::: Dataset records :::
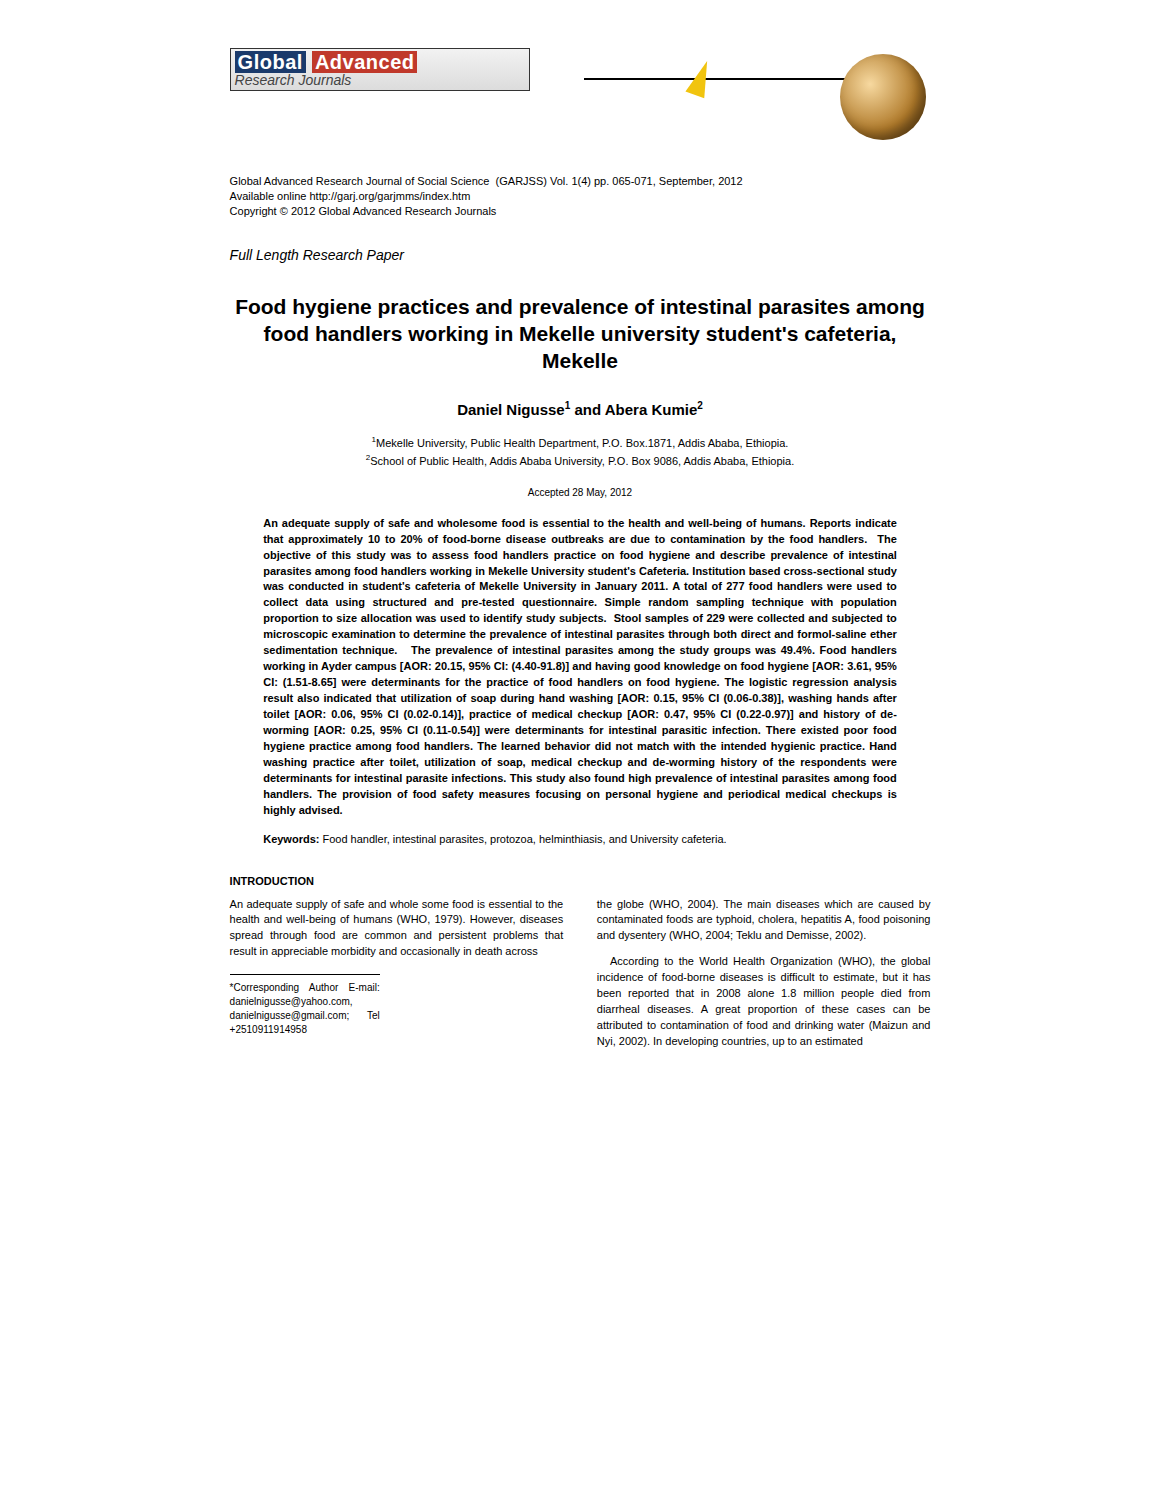Global Advanced
Research Journals
Global Advanced Research Journal of Social Science (GARJSS) Vol. 1(4) pp. 065-071, September, 2012
Available online http://garj.org/garjmms/index.htm
Copyright © 2012 Global Advanced Research Journals
Full Length Research Paper
Food hygiene practices and prevalence of intestinal parasites among food handlers working in Mekelle university student's cafeteria, Mekelle
Daniel Nigusse1 and Abera Kumie2
1Mekelle University, Public Health Department, P.O. Box.1871, Addis Ababa, Ethiopia.
2School of Public Health, Addis Ababa University, P.O. Box 9086, Addis Ababa, Ethiopia.
Accepted 28 May, 2012
An adequate supply of safe and wholesome food is essential to the health and well-being of humans. Reports indicate that approximately 10 to 20% of food-borne disease outbreaks are due to contamination by the food handlers. The objective of this study was to assess food handlers practice on food hygiene and describe prevalence of intestinal parasites among food handlers working in Mekelle University student's Cafeteria. Institution based cross-sectional study was conducted in student's cafeteria of Mekelle University in January 2011. A total of 277 food handlers were used to collect data using structured and pre-tested questionnaire. Simple random sampling technique with population proportion to size allocation was used to identify study subjects. Stool samples of 229 were collected and subjected to microscopic examination to determine the prevalence of intestinal parasites through both direct and formol-saline ether sedimentation technique. The prevalence of intestinal parasites among the study groups was 49.4%. Food handlers working in Ayder campus [AOR: 20.15, 95% CI: (4.40-91.8)] and having good knowledge on food hygiene [AOR: 3.61, 95% CI: (1.51-8.65] were determinants for the practice of food handlers on food hygiene. The logistic regression analysis result also indicated that utilization of soap during hand washing [AOR: 0.15, 95% CI (0.06-0.38)], washing hands after toilet [AOR: 0.06, 95% CI (0.02-0.14)], practice of medical checkup [AOR: 0.47, 95% CI (0.22-0.97)] and history of de-worming [AOR: 0.25, 95% CI (0.11-0.54)] were determinants for intestinal parasitic infection. There existed poor food hygiene practice among food handlers. The learned behavior did not match with the intended hygienic practice. Hand washing practice after toilet, utilization of soap, medical checkup and de-worming history of the respondents were determinants for intestinal parasite infections. This study also found high prevalence of intestinal parasites among food handlers. The provision of food safety measures focusing on personal hygiene and periodical medical checkups is highly advised.
Keywords: Food handler, intestinal parasites, protozoa, helminthiasis, and University cafeteria.
INTRODUCTION
An adequate supply of safe and whole some food is essential to the health and well-being of humans (WHO, 1979). However, diseases spread through food are common and persistent problems that result in appreciable morbidity and occasionally in death across
*Corresponding Author E-mail: danielnigusse@yahoo.com, danielnigusse@gmail.com; Tel +2510911914958
the globe (WHO, 2004). The main diseases which are caused by contaminated foods are typhoid, cholera, hepatitis A, food poisoning and dysentery (WHO, 2004; Teklu and Demisse, 2002).
According to the World Health Organization (WHO), the global incidence of food-borne diseases is difficult to estimate, but it has been reported that in 2008 alone 1.8 million people died from diarrheal diseases. A great proportion of these cases can be attributed to contamination of food and drinking water (Maizun and Nyi, 2002). In developing countries, up to an estimated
:::
What is expected >>
This exercise calls for a verbatim output of the entries, pictures omitted.

Solution to this task >>
Global Advanced
Research Journals
Global Advanced Research Journal of Social Science (GARJSS) Vol. 1(4) pp. 065-071, September, 2012
Available online http://garj.org/garjmms/index.htm
Copyright © 2012 Global Advanced Research Journals
Full Length Research Paper
Food hygiene practices and prevalence of intestinal parasites among food handlers working in Mekelle university student's cafeteria, Mekelle
Daniel Nigusse1 and Abera Kumie2
1Mekelle University, Public Health Department, P.O. Box.1871, Addis Ababa, Ethiopia.
2School of Public Health, Addis Ababa University, P.O. Box 9086, Addis Ababa, Ethiopia.
Accepted 28 May, 2012
An adequate supply of safe and wholesome food is essential to the health and well-being of humans. Reports indicate that approximately 10 to 20% of food-borne disease outbreaks are due to contamination by the food handlers. The objective of this study was to assess food handlers practice on food hygiene and describe prevalence of intestinal parasites among food handlers working in Mekelle University student's Cafeteria. Institution based cross-sectional study was conducted in student's cafeteria of Mekelle University in January 2011. A total of 277 food handlers were used to collect data using structured and pre-tested questionnaire. Simple random sampling technique with population proportion to size allocation was used to identify study subjects. Stool samples of 229 were collected and subjected to microscopic examination to determine the prevalence of intestinal parasites through both direct and formol-saline ether sedimentation technique. The prevalence of intestinal parasites among the study groups was 49.4%. Food handlers working in Ayder campus [AOR: 20.15, 95% CI: (4.40-91.8)] and having good knowledge on food hygiene [AOR: 3.61, 95% CI: (1.51-8.65] were determinants for the practice of food handlers on food hygiene. The logistic regression analysis result also indicated that utilization of soap during hand washing [AOR: 0.15, 95% CI (0.06-0.38)], washing hands after toilet [AOR: 0.06, 95% CI (0.02-0.14)], practice of medical checkup [AOR: 0.47, 95% CI (0.22-0.97)] and history of de-worming [AOR: 0.25, 95% CI (0.11-0.54)] were determinants for intestinal parasitic infection. There existed poor food hygiene practice among food handlers. The learned behavior did not match with the intended hygienic practice. Hand washing practice after toilet, utilization of soap, medical checkup and de-worming history of the respondents were determinants for intestinal parasite infections. This study also found high prevalence of intestinal parasites among food handlers. The provision of food safety measures focusing on personal hygiene and periodical medical checkups is highly advised.
Keywords: Food handler, intestinal parasites, protozoa, helminthiasis, and University cafeteria.
INTRODUCTION
An adequate supply of safe and whole some food is essential to the health and well-being of humans (WHO, 1979). However, diseases spread through food are common and persistent problems that result in appreciable morbidity and occasionally in death across
*Corresponding Author E-mail: danielnigusse@yahoo.com, danielnigusse@gmail.com; Tel +2510911914958
the globe (WHO, 2004). The main diseases which are caused by contaminated foods are typhoid, cholera, hepatitis A, food poisoning and dysentery (WHO, 2004; Teklu and Demisse, 2002).
According to the World Health Organization (WHO), the global incidence of food-borne diseases is difficult to estimate, but it has been reported that in 2008 alone 1.8 million people died from diarrheal diseases. A great proportion of these cases can be attributed to contamination of food and drinking water (Maizun and Nyi, 2002). In developing countries, up to an estimated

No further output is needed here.